06 October 2008

Composing Today

A full day of work on the guitar/mandolin piece. I was exploring more the concept of translation today – how can we make it work with a musical experience. Sure, with a physical experience I can take the essence of it and morph it into a structure or concept. With this piece, I want to reflect on the blind man of Urumqi playing his erhu down the street. The idea translates to the ensemble here in the concept of blindness – the surroundings may change but he will still remain walking the changing streets of China and playing the beggar’s fiddle, one of the oldest instruments in the country. To create the blindness, I retuned the guitar and mandolin to create an instrument that is the same physically (the alleys and anes that he walks) but that has a different existence – the pitches here are different though the streets are the same – to mix several metaphors simultaneously. Let’s go further and reflect on a musical experience, to translate the musical experience I can reflect on what works for me in the piece musically and then do something with those to create something new based on the musical parameters of something else. In this case, I’m not particularly interested in the musical parameters – he plays a relatively simple pentatonic song, with the addition of one grace note and a slide. It is his feeling that is what is interesting. Instead, I’ve decided to transcribe the gestures of the player – he has six positions on the instrument, plus the open string, that he moves between depending on the note he’s playing. I mapped this geography onto the instruments I’m writing for and from there chose little figures duplicating the rhythm – so the players here are playing his song on their new instruments, or at least the gestures of his song.

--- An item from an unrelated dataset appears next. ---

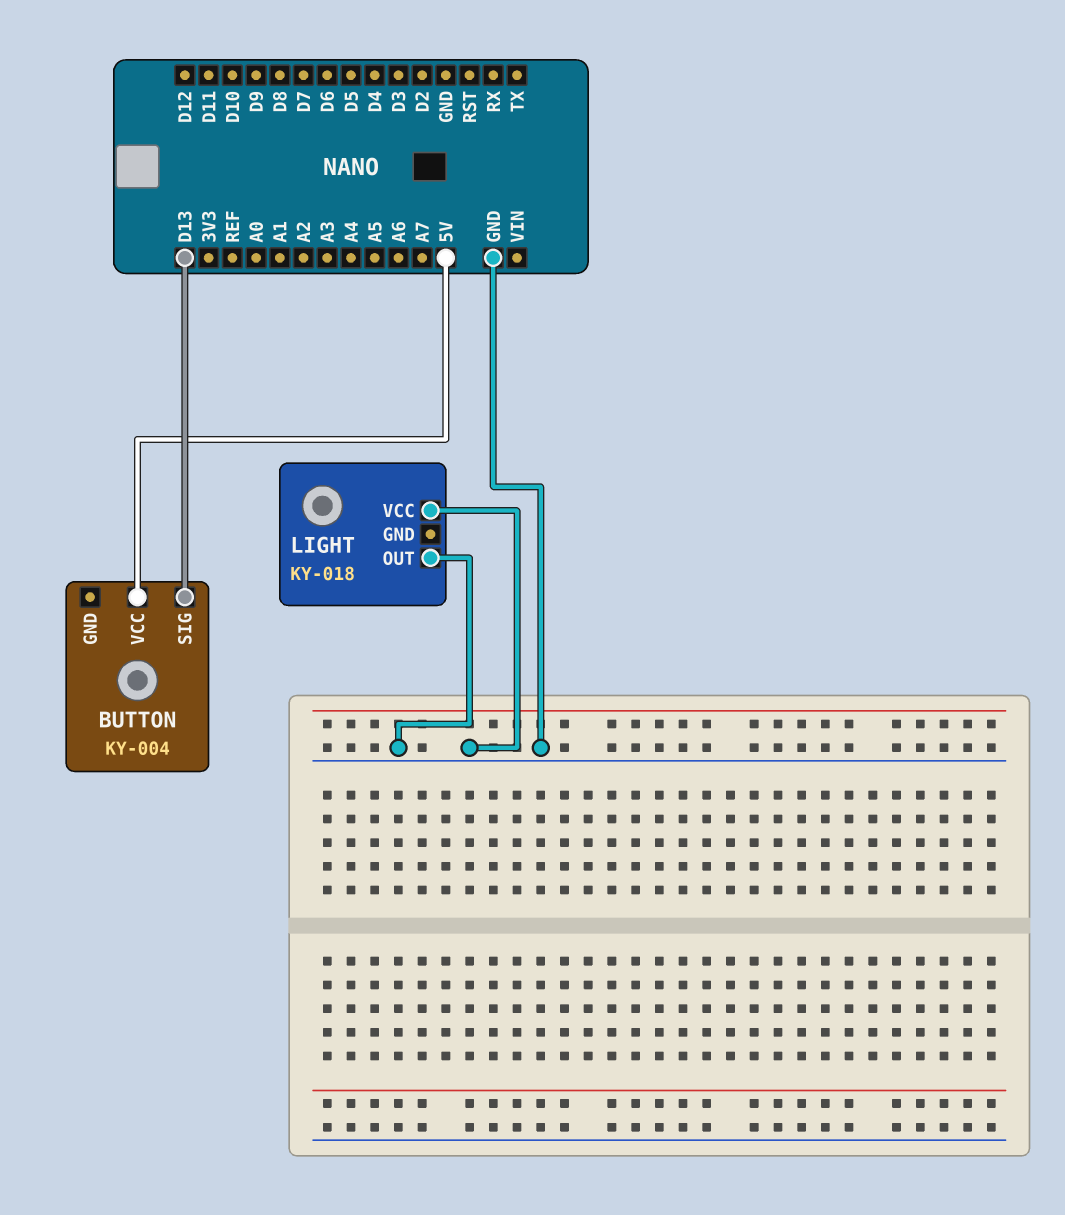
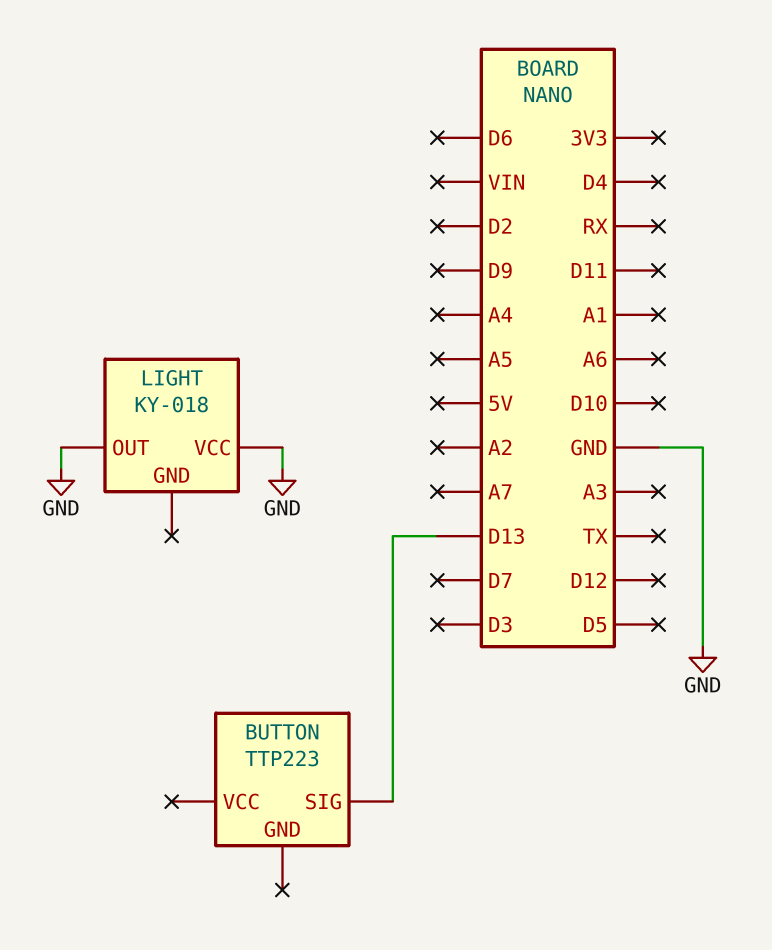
BUTTON: KY-004 -> TTP223
BUTTON pin VCC: 5V -> none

I’ve been playing around with the piece for a few hours today and have about a minute and a half of music – very rhythmic making full use of the open strings. I still don’t have much sense of the piece. The erhu player plays a song that is ABA, with the first and last phrases essentially duplicating each other. Perhaps I should simply map this structure onto the guitar/mandolin piece, which would mean that I have an A section and need to simply develop a B section and another A section and the piece is finished except for the crazy remapping of it back onto the guitar/mandolin. We’ll see where it goes.
In other news, I’ve found that the best way for me to hear it fully is to save it as a midi version on one track – this keeps similar sounds and the quarter-tones, which I’ve beenhaving a hell of a time getting on my nasty-looking four-staff finale version.